Top of Data to use

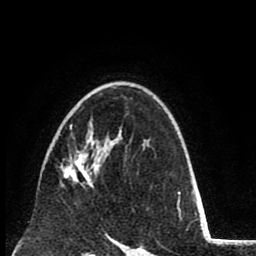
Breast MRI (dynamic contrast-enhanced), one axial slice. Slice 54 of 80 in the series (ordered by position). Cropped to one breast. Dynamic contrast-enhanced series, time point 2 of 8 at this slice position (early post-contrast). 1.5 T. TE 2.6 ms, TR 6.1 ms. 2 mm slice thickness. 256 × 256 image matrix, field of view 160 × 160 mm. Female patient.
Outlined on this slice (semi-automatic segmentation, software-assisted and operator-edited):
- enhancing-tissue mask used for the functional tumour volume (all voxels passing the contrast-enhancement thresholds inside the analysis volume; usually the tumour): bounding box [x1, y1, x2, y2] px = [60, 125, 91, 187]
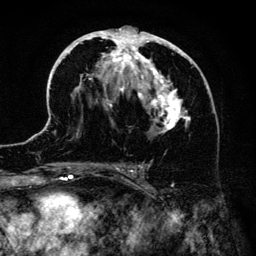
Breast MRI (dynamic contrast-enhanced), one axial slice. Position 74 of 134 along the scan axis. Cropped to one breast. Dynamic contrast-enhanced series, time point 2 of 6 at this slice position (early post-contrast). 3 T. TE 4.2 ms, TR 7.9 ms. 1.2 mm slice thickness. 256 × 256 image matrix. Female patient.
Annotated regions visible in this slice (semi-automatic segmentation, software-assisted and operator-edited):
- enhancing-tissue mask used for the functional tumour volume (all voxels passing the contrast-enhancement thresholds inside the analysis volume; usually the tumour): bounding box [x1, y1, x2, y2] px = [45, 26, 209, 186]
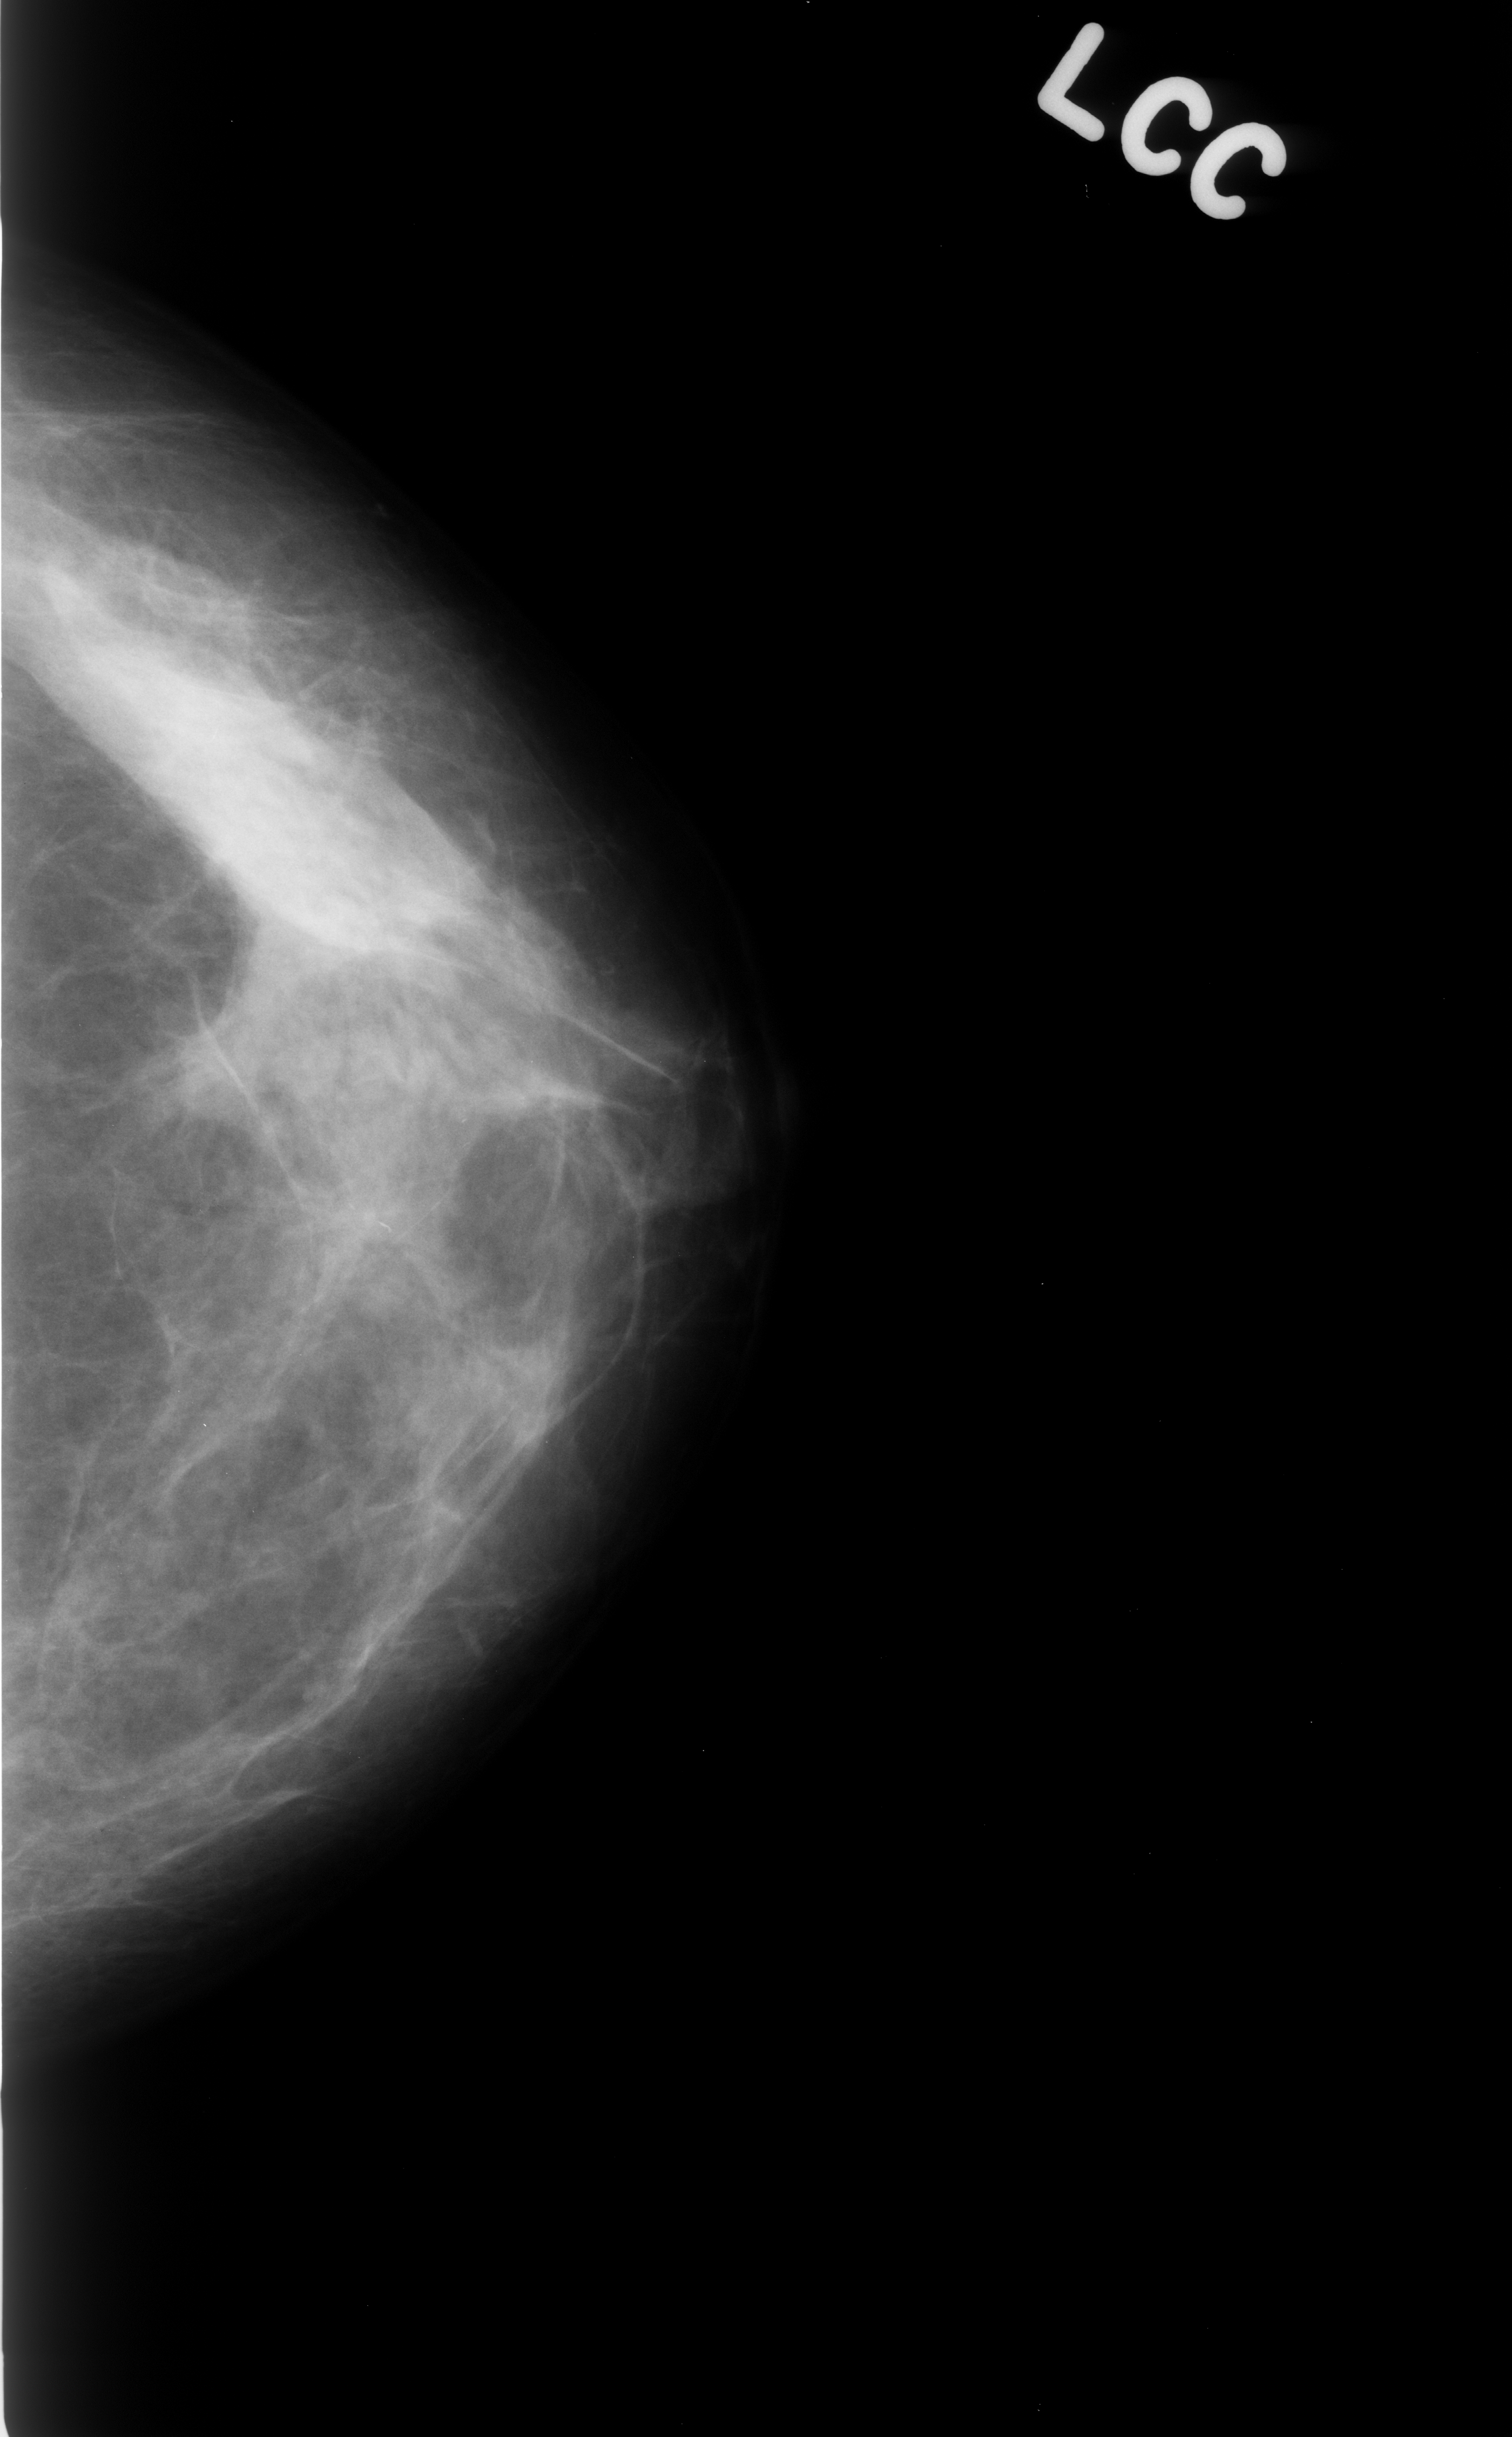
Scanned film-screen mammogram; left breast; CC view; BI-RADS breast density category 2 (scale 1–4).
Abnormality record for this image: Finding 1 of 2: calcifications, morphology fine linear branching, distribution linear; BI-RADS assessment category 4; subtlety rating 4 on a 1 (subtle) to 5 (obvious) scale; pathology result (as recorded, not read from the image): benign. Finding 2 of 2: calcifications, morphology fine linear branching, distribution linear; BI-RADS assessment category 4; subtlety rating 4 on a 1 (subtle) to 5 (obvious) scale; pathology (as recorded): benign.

Bottom of Data to use
Top of Data to use

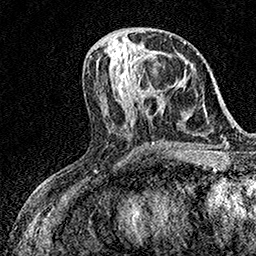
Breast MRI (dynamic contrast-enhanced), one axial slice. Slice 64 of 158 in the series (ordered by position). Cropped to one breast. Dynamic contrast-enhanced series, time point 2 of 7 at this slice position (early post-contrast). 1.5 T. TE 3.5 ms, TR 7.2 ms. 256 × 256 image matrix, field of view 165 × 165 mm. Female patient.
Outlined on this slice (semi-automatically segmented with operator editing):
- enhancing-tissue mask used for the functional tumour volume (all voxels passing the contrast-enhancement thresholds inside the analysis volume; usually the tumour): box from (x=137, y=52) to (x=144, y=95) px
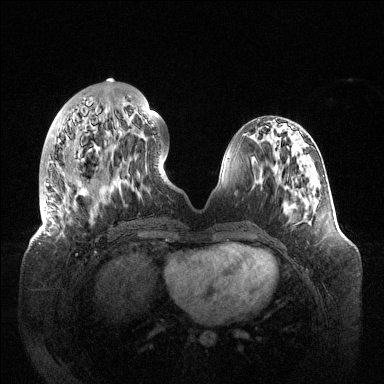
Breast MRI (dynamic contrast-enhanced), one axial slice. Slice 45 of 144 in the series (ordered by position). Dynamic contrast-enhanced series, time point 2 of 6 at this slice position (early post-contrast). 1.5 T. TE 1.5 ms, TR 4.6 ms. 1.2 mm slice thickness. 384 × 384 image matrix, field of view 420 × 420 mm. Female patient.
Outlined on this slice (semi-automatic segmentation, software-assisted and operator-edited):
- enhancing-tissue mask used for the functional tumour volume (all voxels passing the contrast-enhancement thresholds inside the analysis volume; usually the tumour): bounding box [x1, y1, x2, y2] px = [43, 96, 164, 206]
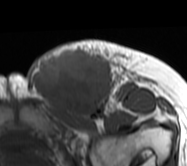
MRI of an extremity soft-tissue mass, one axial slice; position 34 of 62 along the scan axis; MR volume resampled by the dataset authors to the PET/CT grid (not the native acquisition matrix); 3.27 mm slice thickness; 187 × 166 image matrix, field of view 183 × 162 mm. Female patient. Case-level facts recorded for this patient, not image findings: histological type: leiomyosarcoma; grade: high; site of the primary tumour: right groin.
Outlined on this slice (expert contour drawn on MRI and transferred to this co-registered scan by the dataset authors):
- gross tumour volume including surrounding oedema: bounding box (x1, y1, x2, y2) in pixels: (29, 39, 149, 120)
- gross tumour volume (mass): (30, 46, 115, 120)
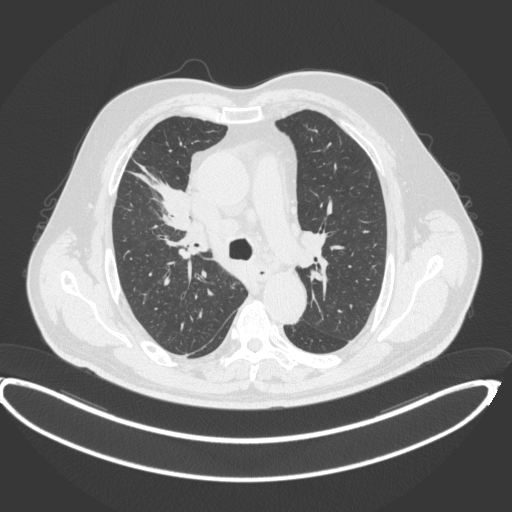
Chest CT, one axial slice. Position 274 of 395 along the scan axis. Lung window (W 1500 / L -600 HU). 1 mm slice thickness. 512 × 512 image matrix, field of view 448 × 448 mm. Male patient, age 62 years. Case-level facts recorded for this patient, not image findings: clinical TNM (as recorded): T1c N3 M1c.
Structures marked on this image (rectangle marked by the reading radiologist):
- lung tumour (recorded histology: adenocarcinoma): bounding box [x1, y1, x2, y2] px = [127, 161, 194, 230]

Bottom of Data to use

Task to carry out: Write out exactly the lines that fall from the line with "Structures marked on" to the line with "- lung tumour" in the records above, keeping both ends.

Solution to this task:
Structures marked on this image (rectangle marked by the reading radiologist):
- lung tumour (recorded histology: adenocarcinoma): bounding box [x1, y1, x2, y2] px = [127, 161, 194, 230]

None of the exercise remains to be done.